As per CNN, the latest outage serves as a reminder of how fragile the internet’s backbone can be, even if the disruption is brief, and how reliant the world has become on these online services. Although AWS and its competitors are generally robust, the internet is a complex web of overlapping services that are only as reliable as their weakest code. 

The internet was originally designed to be decentralized and resilient, yet today so much of our online ecosystem is concentrated in a small number of cloud regions, said Rob Jardin, chief digital officer at cybersecurity firm NymVPN.

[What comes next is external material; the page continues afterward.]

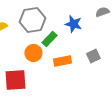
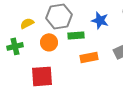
green rectangle: (49, 39) -> (76, 35), turned 42
orange circle: (33, 53) -> (49, 42), moved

“Similar outages occur almost every year, and they can be a reminder of how extensive software supply chains have become, showing how a simple issue on a handful of Amazon Data Centers caused thousands of issues to their clients,” said Aras Nazarovas, senior security researcher at Cybernews. “Clients of affected services were impacted by failing to access their resources and data hosted by AWS for 4 hours. Impact of such a failure to ensure availability can vary greatly depending on the specific business and industry that used impacted AWS services, in worst case scenarios such an outage could have had serious consequences in critical infrastructure sectors.”

Cloud outages have only highlighted the vulnerability of one cloud deployment. Even the largest cloud hosts—Google, AWS (as we have just seen), Microsoft—suffer from outages, said Jamil Ahmed, director and distinguished engineer, Solace.

"Having all your digital eggs in one cloud basket leaves businesses at risk of serious failure as we keep on seeing. These businesses need to build a fault tolerance into their infrastructure, a buffer that enables their business to always remain operational and to ride the outages, and that comes down to how the workload is transferred and handled by another cloud provider," Ahmed explained. “Businesses, who proactively adopted multi-cloud strategies with the safeguard of event-driven architecture (EDA), are already reaping the benefits of stronger and more resilient infrastructures. Now, even more businesses can follow suit and unlock the potential of a multi-cloud future."

Kevin Cochrane, CMO of Vultr agreed, stating, the AWS outage once again exposes the fragility of today’s cloud infrastructure, where too much global traffic is concentrated in a single hyperscale provider and even a single region. Multi-cloud isn’t enough if it simply means multi-vendor contracts. 

"Enterprises need true infrastructure resiliency with the ability to keep their systems running on an entirely separate cloud when one goes down. To protect their business continuity, companies must adopt a distributed cloud strategy that mirrors an immune system—redundant, autonomous, and always on," Cochrane concluded.